Why not? she thought happily. She started, “One . . . two . . . three,” and soon the servants were counting in unison with her, their voices getting louder with expectation as the numbers climbed.

James good-naturedly goaded Tom, “You’ll never keep it up, man.”

“Said the whore to the bishop,” Tom replied.

The others sputtered laughter. Carlos chuckled, and so did Isabel’s father, and she shot Carlos a look that said,
For shame, in front of Nico,
but she was laughing inside.

“Thirty-seven,” they all chanted with her. “Thirty-eight . . . thirty-nine . . . forty . . .”

Tom’s plates flew in smooth loops. The counting accelerated. But beads of sweat glinted on his brow. Isabel thought,
Can
he keep it up?

“Seventy-one . . . seventy-two . . . seventy-three . . .”

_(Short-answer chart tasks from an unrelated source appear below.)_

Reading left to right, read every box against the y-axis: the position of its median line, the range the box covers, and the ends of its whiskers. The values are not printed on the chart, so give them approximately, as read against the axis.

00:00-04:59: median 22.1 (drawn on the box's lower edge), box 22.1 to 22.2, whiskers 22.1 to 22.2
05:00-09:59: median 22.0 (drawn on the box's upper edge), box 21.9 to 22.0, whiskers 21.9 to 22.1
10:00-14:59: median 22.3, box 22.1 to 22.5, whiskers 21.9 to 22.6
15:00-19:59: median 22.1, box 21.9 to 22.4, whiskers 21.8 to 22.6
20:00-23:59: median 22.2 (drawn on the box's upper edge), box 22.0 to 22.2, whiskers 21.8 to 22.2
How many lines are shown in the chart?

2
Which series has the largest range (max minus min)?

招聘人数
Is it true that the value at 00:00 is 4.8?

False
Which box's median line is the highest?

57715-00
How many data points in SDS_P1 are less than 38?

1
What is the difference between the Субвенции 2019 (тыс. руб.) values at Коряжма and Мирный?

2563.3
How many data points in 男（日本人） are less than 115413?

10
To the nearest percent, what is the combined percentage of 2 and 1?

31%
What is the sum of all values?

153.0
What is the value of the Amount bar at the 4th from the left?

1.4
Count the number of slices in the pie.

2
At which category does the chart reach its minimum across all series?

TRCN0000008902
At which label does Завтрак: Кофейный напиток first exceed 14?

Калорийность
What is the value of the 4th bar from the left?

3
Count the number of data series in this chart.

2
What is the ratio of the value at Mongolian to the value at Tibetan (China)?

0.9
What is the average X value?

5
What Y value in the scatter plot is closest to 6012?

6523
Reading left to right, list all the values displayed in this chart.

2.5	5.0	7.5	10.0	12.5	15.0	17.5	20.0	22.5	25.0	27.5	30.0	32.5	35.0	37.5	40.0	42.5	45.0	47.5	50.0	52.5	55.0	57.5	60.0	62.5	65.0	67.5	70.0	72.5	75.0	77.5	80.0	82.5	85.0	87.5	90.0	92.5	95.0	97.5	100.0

A shout came from the kitchen. Everyone tensed. Would Tom drop the plates? A door somewhere slammed. Tom staggered a step. The plates kept flying, but their loops were now wobbly.

“Ninety-eight . . . ninety-nine . . .
one hundred!
” Isabel shouted it as exuberantly as the servants. Tom landed the plates with deft precision, one after another. A cheer went up. Nicolas jumped up and down with glee, crying, “He did it! He did it!” Carlos grinned at Isabel. Her father slapped Tom on the back. “Well done, Yates.”

“Thank you, my lord.” Tom looked a little wild-eyed after his exertion. He held out a hand, palm up, to James, who dug into his breeches pocket and handed over a shilling, which brought a round of applause.

Isabel’s father clapped his hands. “Now, let’s eat!”

The family took seats, and Isabel watched Tom guide Pedro into the kitchen, the lad looking as pleased as if he had made friends with a demigod. A manservant poured wine, and maidservants carried in platters of roasted goose, poached turbot, spiced cabbage, and baked apples, the aromas making Isabel’s mouth water. Across the table Carlos was helping Frances to a slice of goose, while her father, at the head, bounced Nico on his knee. Musicians had filed into the gallery above the hall and now launched into a gay galliard on their lutes and viols. A robust fire flared in the hearth, making the silk tapestries gleam. Isabel took it all in with a tingling contentment. She looked across at Carlos. He was sitting back, enjoying his wine, and smiling at her with a look that said: I’m happy that
you’re
happy. It gave her a little thrill, as if he had slipped his arm around her waist and pulled her close.